■ **TEXT SEGMENT**
# Wolf



## Greenfield Bob (25 Jan 2007)

Here something I cut out before it got cold.
I used 3/8" Cherry for the Wolf and 1/2" Walnut for the stand.
I haven't put a finish on it yet, still to cold.

Bob


----------



## Gill (26 Jan 2007)

Complete lack of reaction, Bob :lol: !

I suspect most of the members here admire your work but have already expressed their admiration in another place (like me).

Thanks for posting though. Not everyone who browses this forum browses elsewhere, and it's worth letting as wide an audience as possible see it.

Gill


----------



## CHJ (26 Jan 2007)

*Bob *, is the backing piece also of Cherry? making it look like one piece of wood from side and rear view.


----------



## StevieB (26 Jan 2007)

Very nice Bob  Sorry for the late reply - I did spot it last night when I was having a quick scan through and forgot to come back and post  

It looks almost tribal tatooish from the cutouts rather than the more usual fretwork cutouts - where did the pattern come from or is it your own design? I have been using google images for a while - tatoo images can sometime be quite nicely adapted for scrolling!

Steve.


----------



## Greenfield Bob (26 Jan 2007)

CHJ, I'm not sure what you mean. The wolf is cut out of 1 piece of 3/8" Cherry. The piece that it sits on is 1/2" Walnut.
I hope that answers your question.

Stevie, I got the pattern from Creative Woodworks & Crafts magazine.

Bob


----------



## Gill (26 Jan 2007)

Hi Bob

I think Chas is curious about the material you used as a backer and how you made it look as if it's all one piece of wood. I suspect that if the project was viewed sideways, the edge of the backer board might be visible, but it's been cut a little smaller than the main piece so that it can't be seen from the front or from most angles.

Gill


----------



## Greenfield Bob (26 Jan 2007)

Thanks Gill, I now unstand the question. 
The backer is just a piece of black cloth. I won't leave it on there, I have to put a finish on the wolf. Then I'm not sure what I will use as a backer, I may not use anything.

Bob


----------



## CHJ (27 Jan 2007)

Hi, thanks Gill, a bit slow responding as I'm currently away from home, I did mean was the backing material sandwiched between two pieces of Cherry.

I did see one piece similar that had the back of a 1cm thick panel back routed, or turned out to allow a thin ply backing to be fitted so that it was not obvious unless viewed from directly behind.


----------

■ **TASK DETAILS**
Quote from the wolf cutout thread above, starting at the words "Hi, thanks Gill, a" and ending after the words "from directly behind.".

[Stored records]
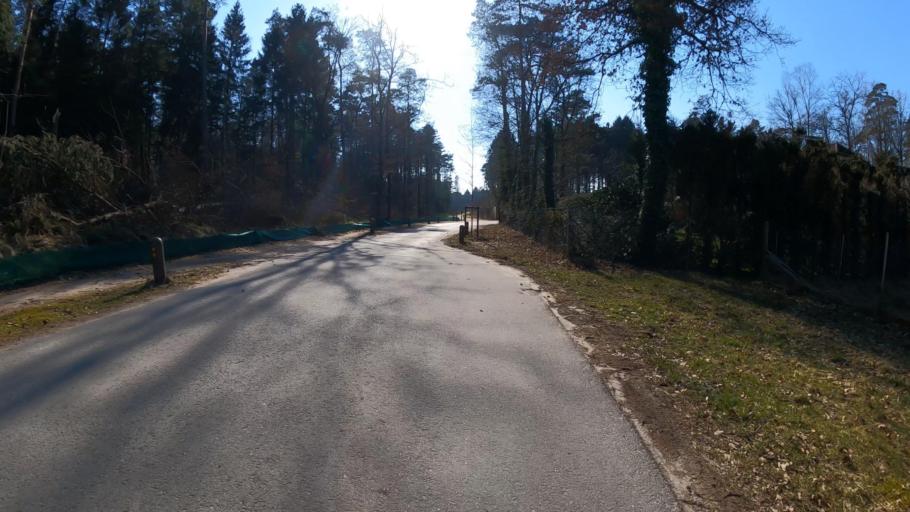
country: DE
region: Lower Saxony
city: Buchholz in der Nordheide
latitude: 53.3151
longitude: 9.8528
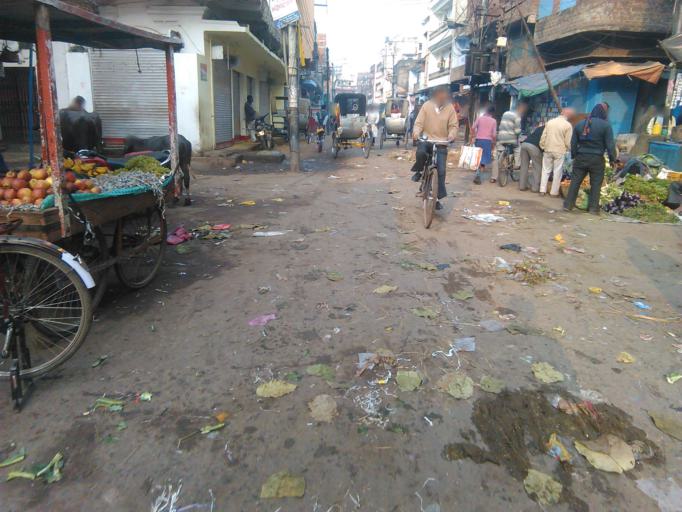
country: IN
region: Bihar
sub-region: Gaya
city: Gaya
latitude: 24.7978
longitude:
* * *
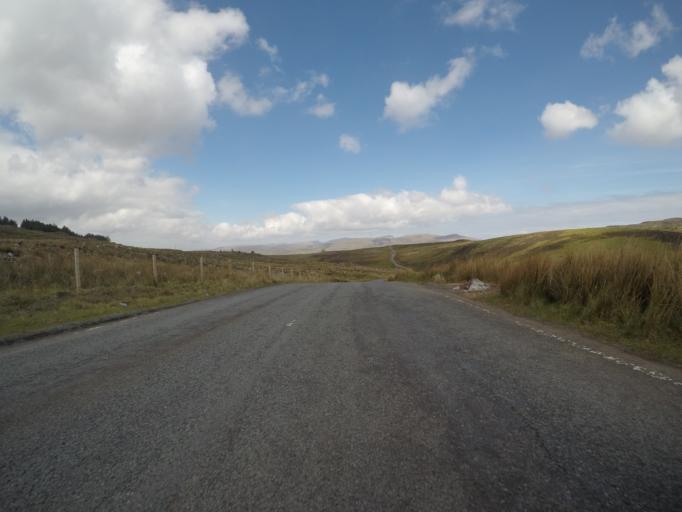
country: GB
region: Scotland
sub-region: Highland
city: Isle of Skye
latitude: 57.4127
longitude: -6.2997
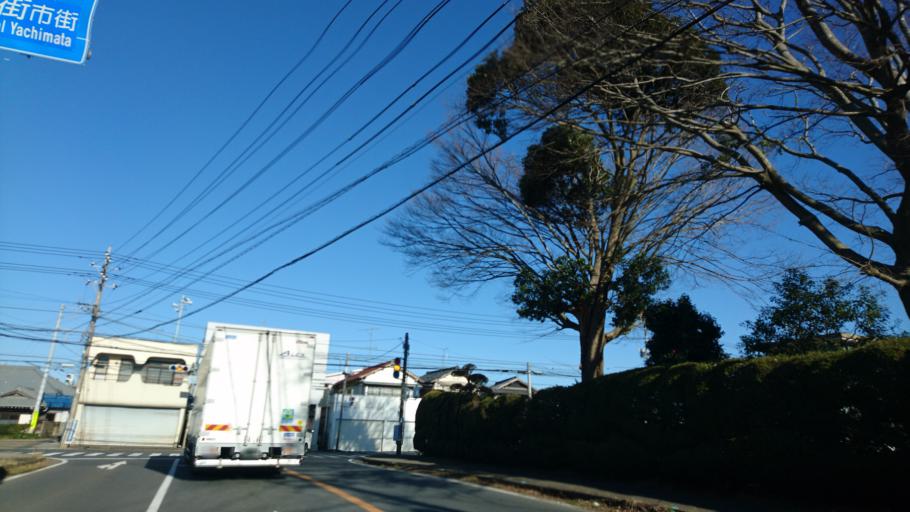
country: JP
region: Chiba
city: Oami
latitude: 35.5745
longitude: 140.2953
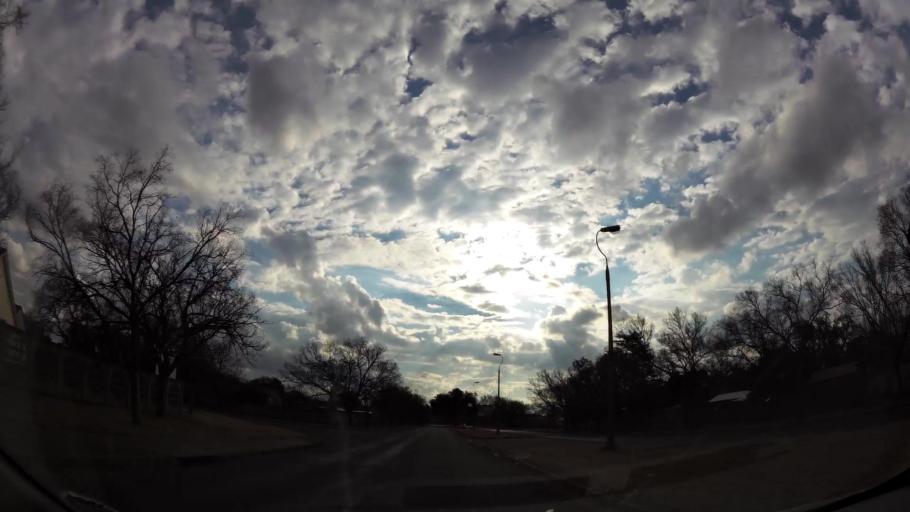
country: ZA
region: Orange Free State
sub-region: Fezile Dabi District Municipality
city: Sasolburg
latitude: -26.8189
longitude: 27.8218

■ **COMPLETED EXERCISE**
Hi, thanks Gill, a bit slow responding as I'm currently away from home, I did mean was the backing material sandwiched between two pieces of Cherry.

I did see one piece similar that had the back of a 1cm thick panel back routed, or turned out to allow a thin ply backing to be fitted so that it was not obvious unless viewed from directly behind.